> **Written instruction**
Convert the listing below into a JSON array of strings with one string per line. Leave out blank lines.

Extracted records
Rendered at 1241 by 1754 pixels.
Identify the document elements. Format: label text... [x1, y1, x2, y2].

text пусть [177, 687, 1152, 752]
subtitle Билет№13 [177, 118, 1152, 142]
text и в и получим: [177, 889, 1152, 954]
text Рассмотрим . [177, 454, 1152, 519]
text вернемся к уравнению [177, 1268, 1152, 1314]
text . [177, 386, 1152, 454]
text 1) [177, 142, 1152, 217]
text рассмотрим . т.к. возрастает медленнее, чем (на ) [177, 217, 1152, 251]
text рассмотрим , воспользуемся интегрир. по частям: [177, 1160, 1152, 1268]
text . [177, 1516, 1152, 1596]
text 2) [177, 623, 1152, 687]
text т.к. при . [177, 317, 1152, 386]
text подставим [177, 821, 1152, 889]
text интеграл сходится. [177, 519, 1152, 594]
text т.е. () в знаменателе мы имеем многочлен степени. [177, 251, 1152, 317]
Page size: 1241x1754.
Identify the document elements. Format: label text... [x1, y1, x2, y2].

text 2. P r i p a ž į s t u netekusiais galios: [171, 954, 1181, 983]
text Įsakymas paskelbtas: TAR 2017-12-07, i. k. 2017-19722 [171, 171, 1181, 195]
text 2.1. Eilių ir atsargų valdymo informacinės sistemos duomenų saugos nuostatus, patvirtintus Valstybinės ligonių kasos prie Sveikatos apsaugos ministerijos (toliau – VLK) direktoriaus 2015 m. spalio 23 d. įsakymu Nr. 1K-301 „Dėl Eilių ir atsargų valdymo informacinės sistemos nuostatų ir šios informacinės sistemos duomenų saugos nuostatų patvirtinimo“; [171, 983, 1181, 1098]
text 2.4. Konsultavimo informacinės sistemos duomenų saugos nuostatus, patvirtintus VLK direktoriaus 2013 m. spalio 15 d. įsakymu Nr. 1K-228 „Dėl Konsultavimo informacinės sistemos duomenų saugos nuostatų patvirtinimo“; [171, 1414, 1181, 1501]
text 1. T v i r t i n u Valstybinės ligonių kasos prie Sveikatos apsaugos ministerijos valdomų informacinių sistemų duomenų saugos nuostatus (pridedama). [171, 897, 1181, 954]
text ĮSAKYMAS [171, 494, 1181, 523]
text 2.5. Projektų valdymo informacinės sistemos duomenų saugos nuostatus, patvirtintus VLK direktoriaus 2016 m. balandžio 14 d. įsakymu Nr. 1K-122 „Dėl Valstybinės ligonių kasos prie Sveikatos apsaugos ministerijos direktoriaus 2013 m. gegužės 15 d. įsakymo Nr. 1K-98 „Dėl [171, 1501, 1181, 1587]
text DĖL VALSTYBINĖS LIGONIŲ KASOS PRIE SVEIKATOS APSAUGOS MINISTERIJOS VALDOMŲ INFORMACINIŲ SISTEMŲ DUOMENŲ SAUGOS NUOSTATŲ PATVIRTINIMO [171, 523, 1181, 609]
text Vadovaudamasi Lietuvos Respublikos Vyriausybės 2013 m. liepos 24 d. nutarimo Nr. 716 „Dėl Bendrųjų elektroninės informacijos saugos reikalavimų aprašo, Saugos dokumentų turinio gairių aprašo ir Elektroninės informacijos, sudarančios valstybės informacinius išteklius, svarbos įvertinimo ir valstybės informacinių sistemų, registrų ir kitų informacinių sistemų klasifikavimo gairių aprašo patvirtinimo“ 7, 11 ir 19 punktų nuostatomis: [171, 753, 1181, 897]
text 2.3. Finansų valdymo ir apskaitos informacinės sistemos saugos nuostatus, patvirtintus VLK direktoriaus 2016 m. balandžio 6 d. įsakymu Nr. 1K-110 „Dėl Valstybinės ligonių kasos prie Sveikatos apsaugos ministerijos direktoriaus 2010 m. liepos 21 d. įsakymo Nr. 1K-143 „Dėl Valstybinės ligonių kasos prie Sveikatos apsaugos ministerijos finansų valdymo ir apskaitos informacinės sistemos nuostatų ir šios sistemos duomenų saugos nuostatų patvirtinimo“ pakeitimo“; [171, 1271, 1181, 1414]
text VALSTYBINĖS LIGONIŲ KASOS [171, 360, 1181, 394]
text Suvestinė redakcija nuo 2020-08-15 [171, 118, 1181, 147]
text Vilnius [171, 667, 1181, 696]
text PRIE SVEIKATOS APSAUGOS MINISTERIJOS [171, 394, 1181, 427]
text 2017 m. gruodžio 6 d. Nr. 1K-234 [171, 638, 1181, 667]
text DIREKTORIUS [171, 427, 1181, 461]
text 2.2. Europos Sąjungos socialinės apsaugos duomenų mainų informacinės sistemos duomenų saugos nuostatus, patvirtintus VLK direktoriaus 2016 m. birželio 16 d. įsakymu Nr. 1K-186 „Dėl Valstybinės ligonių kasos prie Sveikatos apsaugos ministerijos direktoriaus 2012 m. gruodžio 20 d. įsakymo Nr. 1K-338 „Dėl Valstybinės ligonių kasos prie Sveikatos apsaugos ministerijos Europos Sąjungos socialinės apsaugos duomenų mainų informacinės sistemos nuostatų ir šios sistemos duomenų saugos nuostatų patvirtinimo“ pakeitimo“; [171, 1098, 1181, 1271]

> **Task solution**
[
  "Rendered at 1241 by 1754 pixels.",
  "Identify the document elements. Format: label text... [x1, y1, x2, y2].",
  "text пусть [177, 687, 1152, 752]",
  "subtitle Билет№13 [177, 118, 1152, 142]",
  "text и в и получим: [177, 889, 1152, 954]",
  "text Рассмотрим . [177, 454, 1152, 519]",
  "text вернемся к уравнению [177, 1268, 1152, 1314]",
  "text . [177, 386, 1152, 454]",
  "text 1) [177, 142, 1152, 217]",
  "text рассмотрим . т.к. возрастает медленнее, чем (на ) [177, 217, 1152, 251]",
  "text рассмотрим , воспользуемся интегрир. по частям: [177, 1160, 1152, 1268]",
  "text . [177, 1516, 1152, 1596]",
  "text 2) [177, 623, 1152, 687]",
  "text т.к. при . [177, 317, 1152, 386]",
  "text подставим [177, 821, 1152, 889]",
  "text интеграл сходится. [177, 519, 1152, 594]",
  "text т.е. () в знаменателе мы имеем многочлен степени. [177, 251, 1152, 317]",
  "Page size: 1241x1754.",
  "Identify the document elements. Format: label text... [x1, y1, x2, y2].",
  "text 2. P r i p a ž į s t u netekusiais galios: [171, 954, 1181, 983]",
  "text Įsakymas paskelbtas: TAR 2017-12-07, i. k. 2017-19722 [171, 171, 1181, 195]",
  "text 2.1. Eilių ir atsargų valdymo informacinės sistemos duomenų saugos nuostatus, patvirtintus Valstybinės ligonių kasos prie Sveikatos apsaugos ministerijos (toliau – VLK) direktoriaus 2015 m. spalio 23 d. įsakymu Nr. 1K-301 „Dėl Eilių ir atsargų valdymo informacinės sistemos nuostatų ir šios informacinės sistemos duomenų saugos nuostatų patvirtinimo“; [171, 983, 1181, 1098]",
  "text 2.4. Konsultavimo informacinės sistemos duomenų saugos nuostatus, patvirtintus VLK direktoriaus 2013 m. spalio 15 d. įsakymu Nr. 1K-228 „Dėl Konsultavimo informacinės sistemos duomenų saugos nuostatų patvirtinimo“; [171, 1414, 1181, 1501]",
  "text 1. T v i r t i n u Valstybinės ligonių kasos prie Sveikatos apsaugos ministerijos valdomų informacinių sistemų duomenų saugos nuostatus (pridedama). [171, 897, 1181, 954]",
  "text ĮSAKYMAS [171, 494, 1181, 523]",
  "text 2.5. Projektų valdymo informacinės sistemos duomenų saugos nuostatus, patvirtintus VLK direktoriaus 2016 m. balandžio 14 d. įsakymu Nr. 1K-122 „Dėl Valstybinės ligonių kasos prie Sveikatos apsaugos ministerijos direktoriaus 2013 m. gegužės 15 d. įsakymo Nr. 1K-98 „Dėl [171, 1501, 1181, 1587]",
  "text DĖL VALSTYBINĖS LIGONIŲ KASOS PRIE SVEIKATOS APSAUGOS MINISTERIJOS VALDOMŲ INFORMACINIŲ SISTEMŲ DUOMENŲ SAUGOS NUOSTATŲ PATVIRTINIMO [171, 523, 1181, 609]",
  "text Vadovaudamasi Lietuvos Respublikos Vyriausybės 2013 m. liepos 24 d. nutarimo Nr. 716 „Dėl Bendrųjų elektroninės informacijos saugos reikalavimų aprašo, Saugos dokumentų turinio gairių aprašo ir Elektroninės informacijos, sudarančios valstybės informacinius išteklius, svarbos įvertinimo ir valstybės informacinių sistemų, registrų ir kitų informacinių sistemų klasifikavimo gairių aprašo patvirtinimo“ 7, 11 ir 19 punktų nuostatomis: [171, 753, 1181, 897]",
  "text 2.3. Finansų valdymo ir apskaitos informacinės sistemos saugos nuostatus, patvirtintus VLK direktoriaus 2016 m. balandžio 6 d. įsakymu Nr. 1K-110 „Dėl Valstybinės ligonių kasos prie Sveikatos apsaugos ministerijos direktoriaus 2010 m. liepos 21 d. įsakymo Nr. 1K-143 „Dėl Valstybinės ligonių kasos prie Sveikatos apsaugos ministerijos finansų valdymo ir apskaitos informacinės sistemos nuostatų ir šios sistemos duomenų saugos nuostatų patvirtinimo“ pakeitimo“; [171, 1271, 1181, 1414]",
  "text VALSTYBINĖS LIGONIŲ KASOS [171, 360, 1181, 394]",
  "text Suvestinė redakcija nuo 2020-08-15 [171, 118, 1181, 147]",
  "text Vilnius [171, 667, 1181, 696]",
  "text PRIE SVEIKATOS APSAUGOS MINISTERIJOS [171, 394, 1181, 427]",
  "text 2017 m. gruodžio 6 d. Nr. 1K-234 [171, 638, 1181, 667]",
  "text DIREKTORIUS [171, 427, 1181, 461]",
  "text 2.2. Europos Sąjungos socialinės apsaugos duomenų mainų informacinės sistemos duomenų saugos nuostatus, patvirtintus VLK direktoriaus 2016 m. birželio 16 d. įsakymu Nr. 1K-186 „Dėl Valstybinės ligonių kasos prie Sveikatos apsaugos ministerijos direktoriaus 2012 m. gruodžio 20 d. įsakymo Nr. 1K-338 „Dėl Valstybinės ligonių kasos prie Sveikatos apsaugos ministerijos Europos Sąjungos socialinės apsaugos duomenų mainų informacinės sistemos nuostatų ir šios sistemos duomenų saugos nuostatų patvirtinimo“ pakeitimo“; [171, 1098, 1181, 1271]"
]